***** Listed records

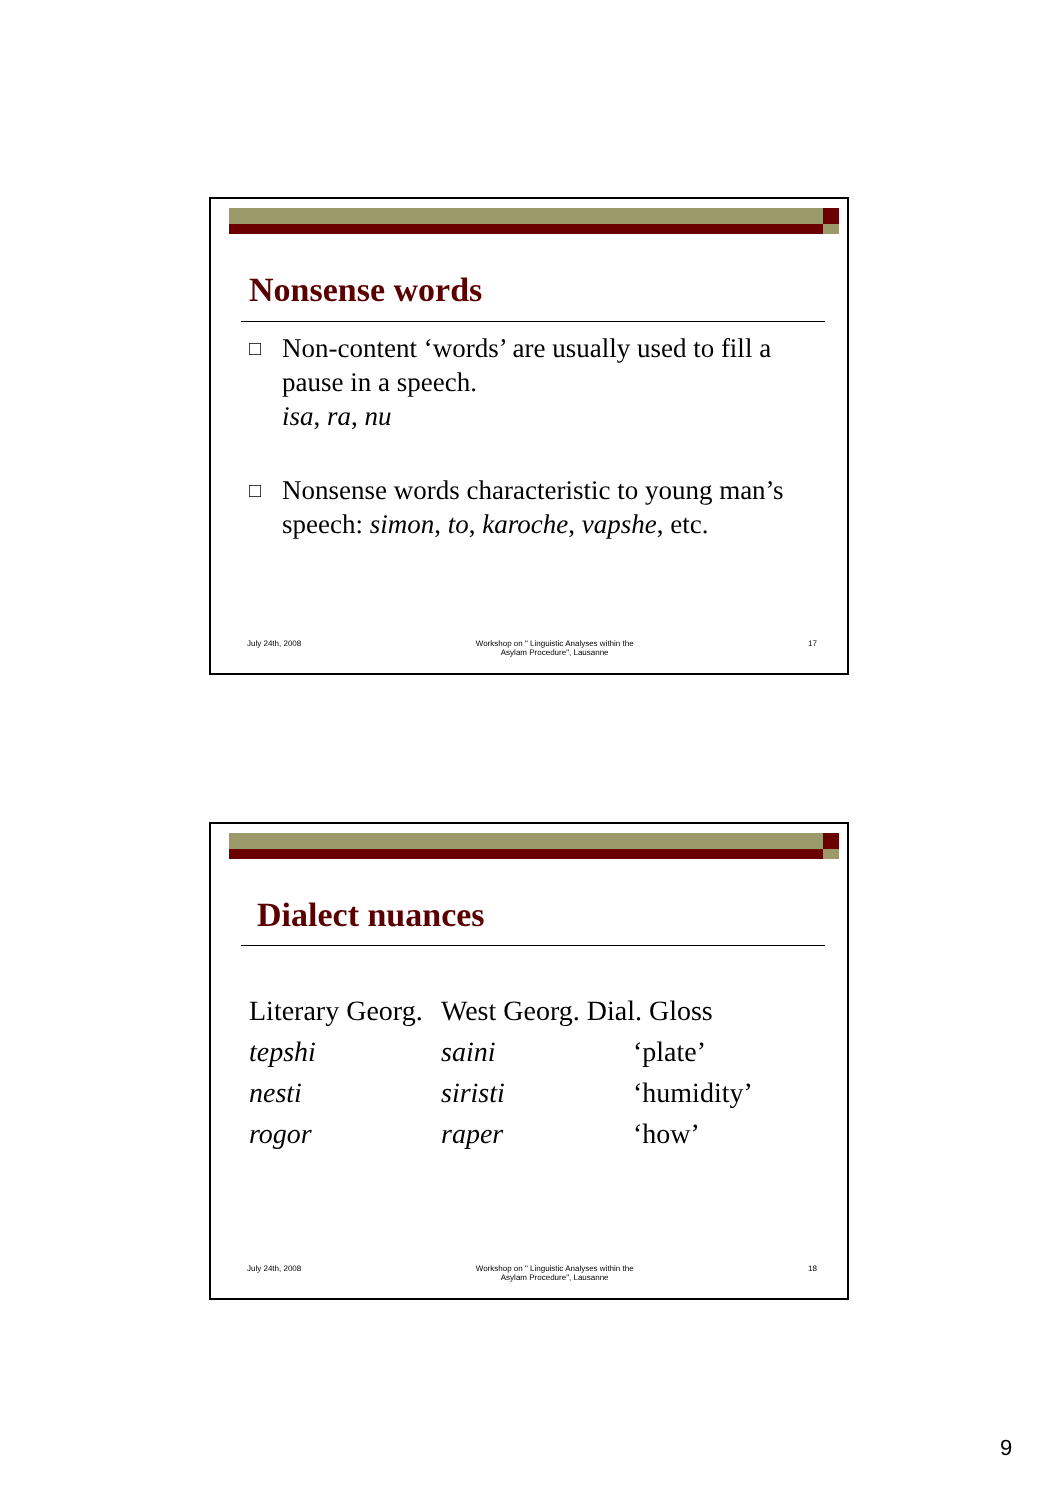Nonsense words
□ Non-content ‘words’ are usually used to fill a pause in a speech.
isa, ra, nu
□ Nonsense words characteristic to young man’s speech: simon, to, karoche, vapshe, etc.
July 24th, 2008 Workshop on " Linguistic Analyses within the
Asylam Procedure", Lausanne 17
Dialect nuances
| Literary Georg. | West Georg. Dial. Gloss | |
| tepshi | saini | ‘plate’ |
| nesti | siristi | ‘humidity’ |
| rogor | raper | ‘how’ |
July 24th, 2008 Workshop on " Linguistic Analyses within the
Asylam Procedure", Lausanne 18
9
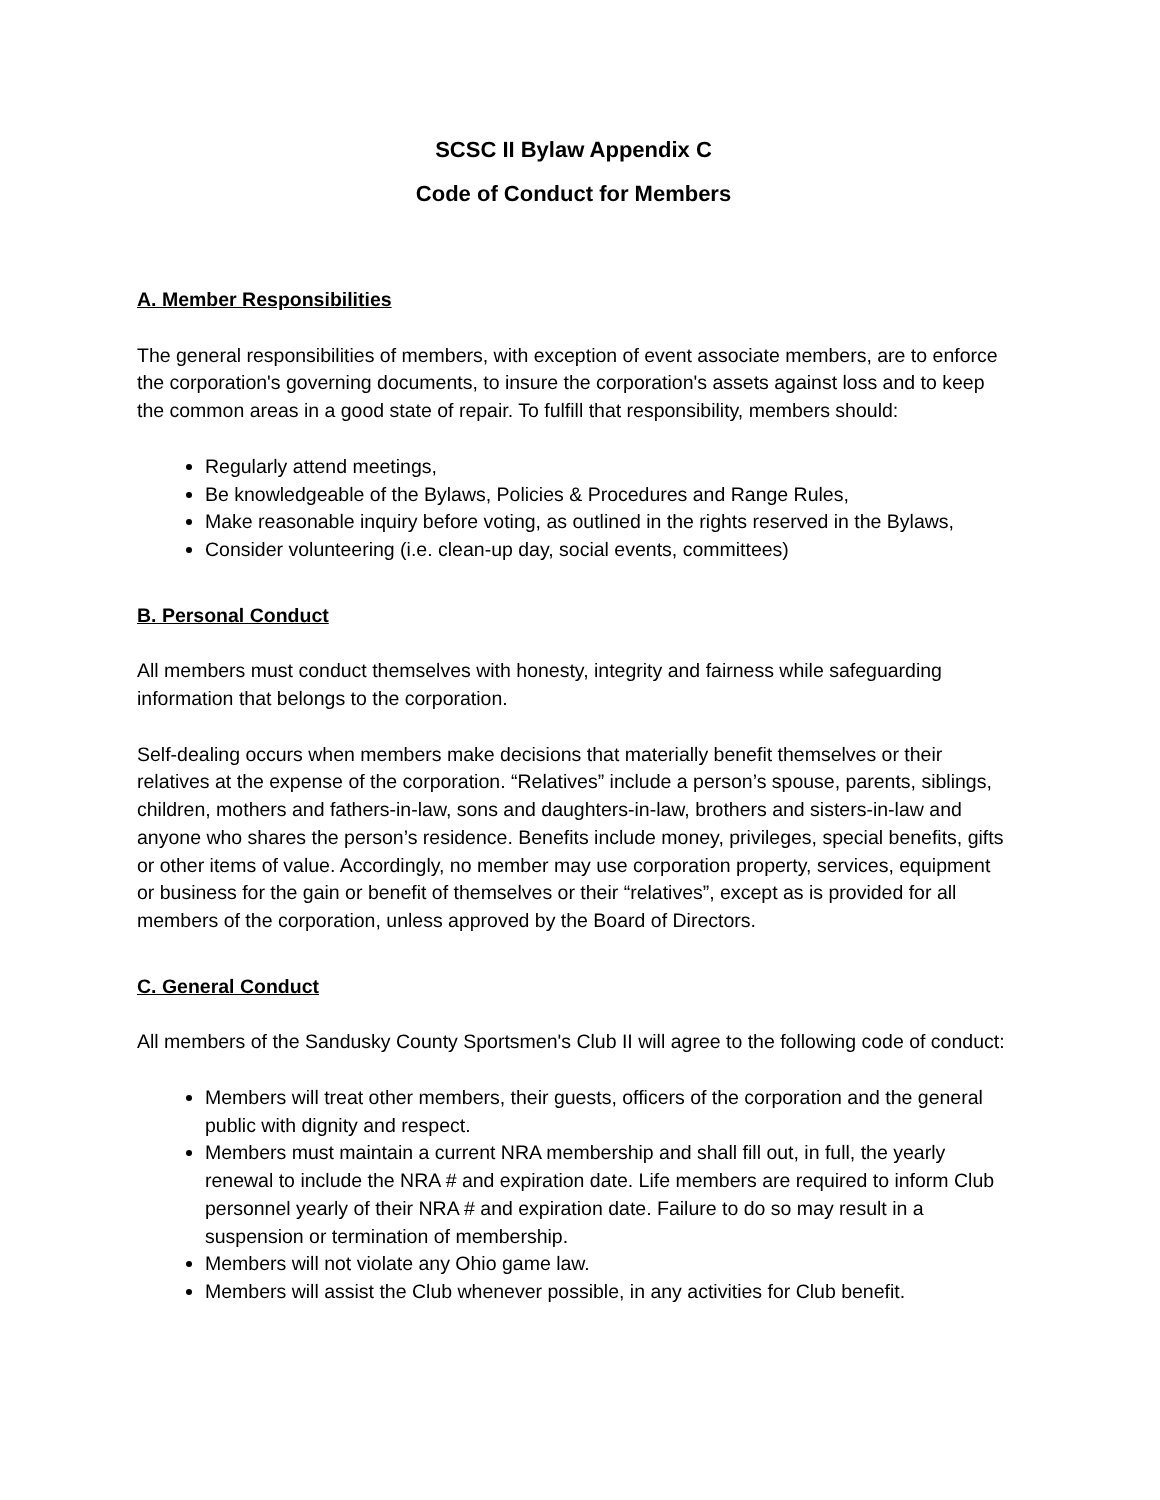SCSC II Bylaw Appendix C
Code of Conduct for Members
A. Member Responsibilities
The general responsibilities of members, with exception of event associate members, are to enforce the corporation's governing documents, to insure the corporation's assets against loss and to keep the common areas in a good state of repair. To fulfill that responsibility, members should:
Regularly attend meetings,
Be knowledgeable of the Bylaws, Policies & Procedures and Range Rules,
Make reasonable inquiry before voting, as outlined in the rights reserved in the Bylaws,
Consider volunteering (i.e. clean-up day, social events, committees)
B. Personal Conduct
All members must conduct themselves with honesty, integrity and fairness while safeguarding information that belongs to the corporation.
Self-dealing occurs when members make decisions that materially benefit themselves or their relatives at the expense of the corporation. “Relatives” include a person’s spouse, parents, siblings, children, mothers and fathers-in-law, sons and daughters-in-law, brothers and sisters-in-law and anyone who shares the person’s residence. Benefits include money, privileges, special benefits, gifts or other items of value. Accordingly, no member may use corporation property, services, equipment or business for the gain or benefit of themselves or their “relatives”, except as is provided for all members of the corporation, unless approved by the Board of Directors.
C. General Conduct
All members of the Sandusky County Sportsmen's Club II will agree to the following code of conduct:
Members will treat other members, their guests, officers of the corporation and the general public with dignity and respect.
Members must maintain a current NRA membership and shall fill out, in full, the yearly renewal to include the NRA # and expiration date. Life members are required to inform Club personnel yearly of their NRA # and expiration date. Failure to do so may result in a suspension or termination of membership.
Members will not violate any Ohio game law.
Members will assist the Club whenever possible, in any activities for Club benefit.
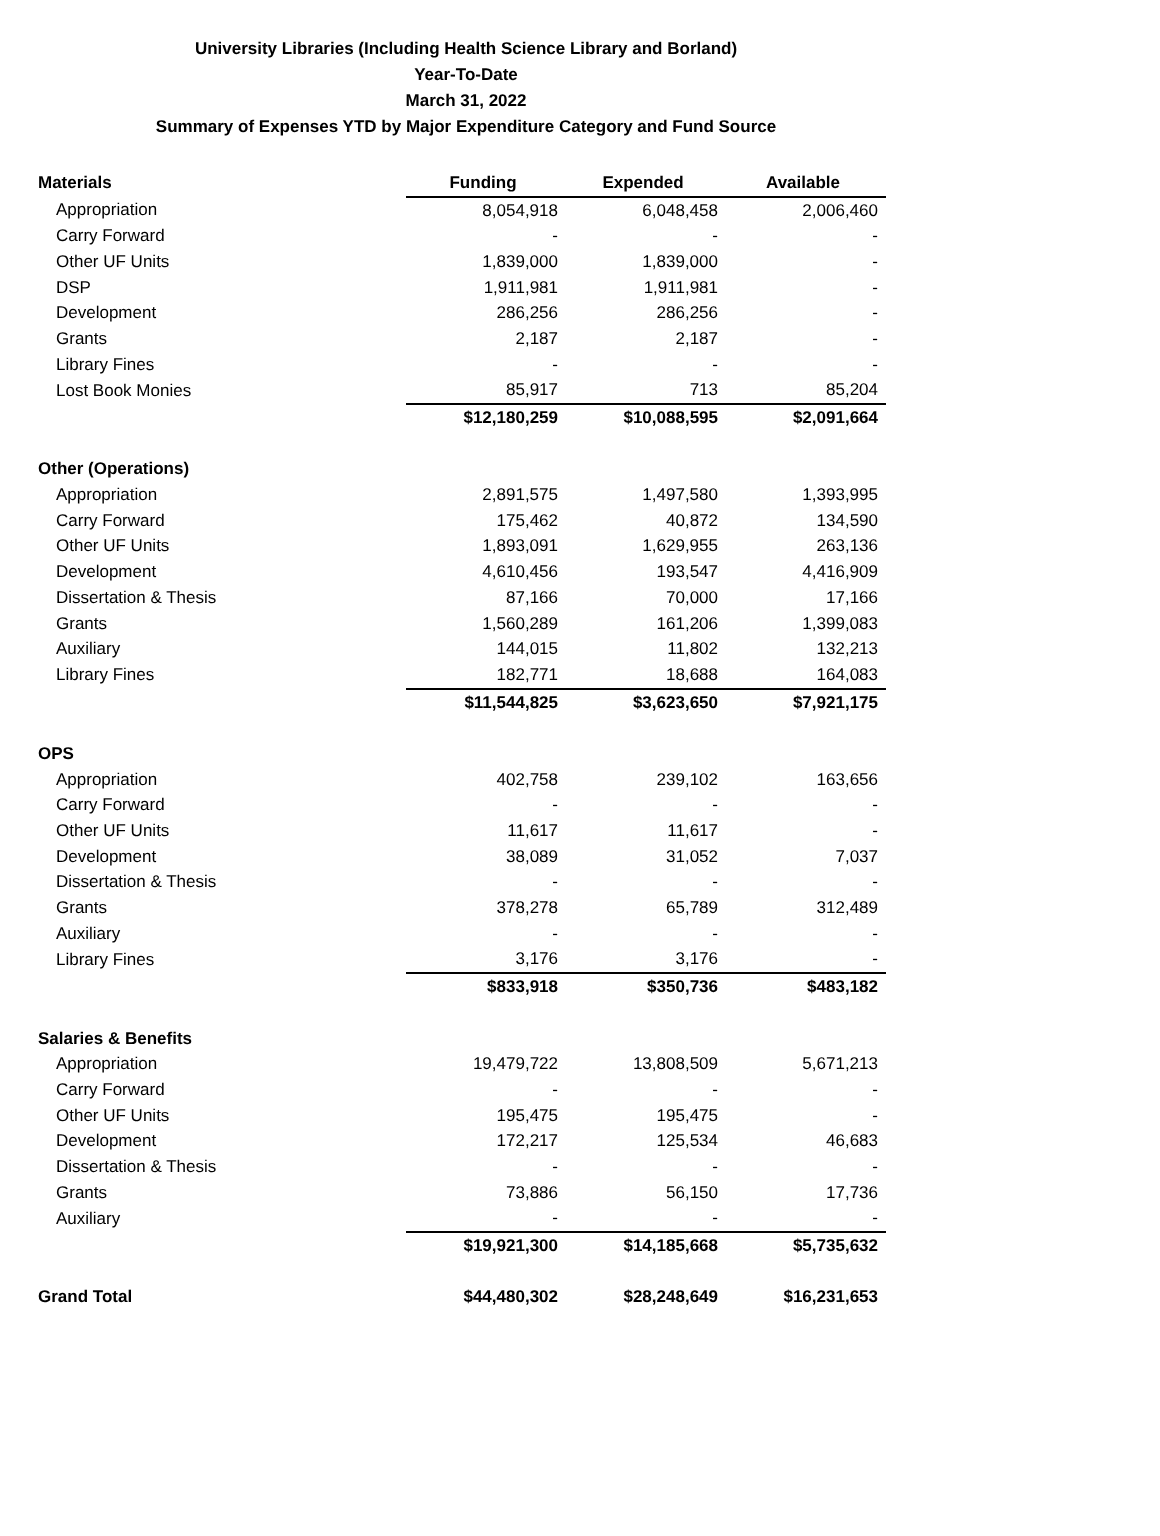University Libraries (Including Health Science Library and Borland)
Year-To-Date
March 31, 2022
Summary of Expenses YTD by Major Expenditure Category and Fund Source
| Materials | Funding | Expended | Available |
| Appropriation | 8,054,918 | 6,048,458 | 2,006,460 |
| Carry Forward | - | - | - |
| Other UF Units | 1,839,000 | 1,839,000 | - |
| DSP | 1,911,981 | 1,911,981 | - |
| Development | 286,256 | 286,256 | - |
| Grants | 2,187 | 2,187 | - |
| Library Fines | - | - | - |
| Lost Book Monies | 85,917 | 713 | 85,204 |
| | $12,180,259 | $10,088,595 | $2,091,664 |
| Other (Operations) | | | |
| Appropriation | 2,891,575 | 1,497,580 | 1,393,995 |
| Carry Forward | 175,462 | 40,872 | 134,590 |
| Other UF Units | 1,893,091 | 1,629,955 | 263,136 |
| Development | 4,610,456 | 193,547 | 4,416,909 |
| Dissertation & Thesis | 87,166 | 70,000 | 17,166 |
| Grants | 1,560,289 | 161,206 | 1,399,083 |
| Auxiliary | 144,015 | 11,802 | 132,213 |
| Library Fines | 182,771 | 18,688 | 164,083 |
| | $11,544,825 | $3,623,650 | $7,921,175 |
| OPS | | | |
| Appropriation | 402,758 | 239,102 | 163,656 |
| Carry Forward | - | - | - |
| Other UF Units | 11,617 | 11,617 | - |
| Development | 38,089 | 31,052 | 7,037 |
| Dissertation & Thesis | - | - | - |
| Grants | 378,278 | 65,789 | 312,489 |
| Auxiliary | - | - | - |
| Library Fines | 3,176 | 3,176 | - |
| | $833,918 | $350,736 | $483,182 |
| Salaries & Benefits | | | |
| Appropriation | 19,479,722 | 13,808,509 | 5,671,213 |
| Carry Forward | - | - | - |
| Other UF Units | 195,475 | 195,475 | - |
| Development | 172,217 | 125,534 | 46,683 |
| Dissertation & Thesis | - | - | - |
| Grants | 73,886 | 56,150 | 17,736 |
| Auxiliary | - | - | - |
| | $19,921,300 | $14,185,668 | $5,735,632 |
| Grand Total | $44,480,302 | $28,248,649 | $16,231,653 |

**********

- Problem statement
Your task is an exact printout of the records above, with no pictures.

- Response to this exercise
Nonsense words
□ Non-content ‘words’ are usually used to fill a pause in a speech.
isa, ra, nu
□ Nonsense words characteristic to young man’s speech: simon, to, karoche, vapshe, etc.
July 24th, 2008 Workshop on " Linguistic Analyses within the
Asylam Procedure", Lausanne 17
Dialect nuances
| Literary Georg. | West Georg. Dial. Gloss | |
| tepshi | saini | ‘plate’ |
| nesti | siristi | ‘humidity’ |
| rogor | raper | ‘how’ |
July 24th, 2008 Workshop on " Linguistic Analyses within the
Asylam Procedure", Lausanne 18
9
SCSC II Bylaw Appendix C
Code of Conduct for Members
A. Member Responsibilities
The general responsibilities of members, with exception of event associate members, are to enforce the corporation's governing documents, to insure the corporation's assets against loss and to keep the common areas in a good state of repair. To fulfill that responsibility, members should:
Regularly attend meetings,
Be knowledgeable of the Bylaws, Policies & Procedures and Range Rules,
Make reasonable inquiry before voting, as outlined in the rights reserved in the Bylaws,
Consider volunteering (i.e. clean-up day, social events, committees)
B. Personal Conduct
All members must conduct themselves with honesty, integrity and fairness while safeguarding information that belongs to the corporation.
Self-dealing occurs when members make decisions that materially benefit themselves or their relatives at the expense of the corporation. “Relatives” include a person’s spouse, parents, siblings, children, mothers and fathers-in-law, sons and daughters-in-law, brothers and sisters-in-law and anyone who shares the person’s residence. Benefits include money, privileges, special benefits, gifts or other items of value. Accordingly, no member may use corporation property, services, equipment or business for the gain or benefit of themselves or their “relatives”, except as is provided for all members of the corporation, unless approved by the Board of Directors.
C. General Conduct
All members of the Sandusky County Sportsmen's Club II will agree to the following code of conduct:
Members will treat other members, their guests, officers of the corporation and the general public with dignity and respect.
Members must maintain a current NRA membership and shall fill out, in full, the yearly renewal to include the NRA # and expiration date. Life members are required to inform Club personnel yearly of their NRA # and expiration date. Failure to do so may result in a suspension or termination of membership.
Members will not violate any Ohio game law.
Members will assist the Club whenever possible, in any activities for Club benefit.
University Libraries (Including Health Science Library and Borland)
Year-To-Date
March 31, 2022
Summary of Expenses YTD by Major Expenditure Category and Fund Source
| Materials | Funding | Expended | Available |
| Appropriation | 8,054,918 | 6,048,458 | 2,006,460 |
| Carry Forward | - | - | - |
| Other UF Units | 1,839,000 | 1,839,000 | - |
| DSP | 1,911,981 | 1,911,981 | - |
| Development | 286,256 | 286,256 | - |
| Grants | 2,187 | 2,187 | - |
| Library Fines | - | - | - |
| Lost Book Monies | 85,917 | 713 | 85,204 |
| | $12,180,259 | $10,088,595 | $2,091,664 |
| Other (Operations) | | | |
| Appropriation | 2,891,575 | 1,497,580 | 1,393,995 |
| Carry Forward | 175,462 | 40,872 | 134,590 |
| Other UF Units | 1,893,091 | 1,629,955 | 263,136 |
| Development | 4,610,456 | 193,547 | 4,416,909 |
| Dissertation & Thesis | 87,166 | 70,000 | 17,166 |
| Grants | 1,560,289 | 161,206 | 1,399,083 |
| Auxiliary | 144,015 | 11,802 | 132,213 |
| Library Fines | 182,771 | 18,688 | 164,083 |
| | $11,544,825 | $3,623,650 | $7,921,175 |
| OPS | | | |
| Appropriation | 402,758 | 239,102 | 163,656 |
| Carry Forward | - | - | - |
| Other UF Units | 11,617 | 11,617 | - |
| Development | 38,089 | 31,052 | 7,037 |
| Dissertation & Thesis | - | - | - |
| Grants | 378,278 | 65,789 | 312,489 |
| Auxiliary | - | - | - |
| Library Fines | 3,176 | 3,176 | - |
| | $833,918 | $350,736 | $483,182 |
| Salaries & Benefits | | | |
| Appropriation | 19,479,722 | 13,808,509 | 5,671,213 |
| Carry Forward | - | - | - |
| Other UF Units | 195,475 | 195,475 | - |
| Development | 172,217 | 125,534 | 46,683 |
| Dissertation & Thesis | - | - | - |
| Grants | 73,886 | 56,150 | 17,736 |
| Auxiliary | - | - | - |
| | $19,921,300 | $14,185,668 | $5,735,632 |
| Grand Total | $44,480,302 | $28,248,649 | $16,231,653 |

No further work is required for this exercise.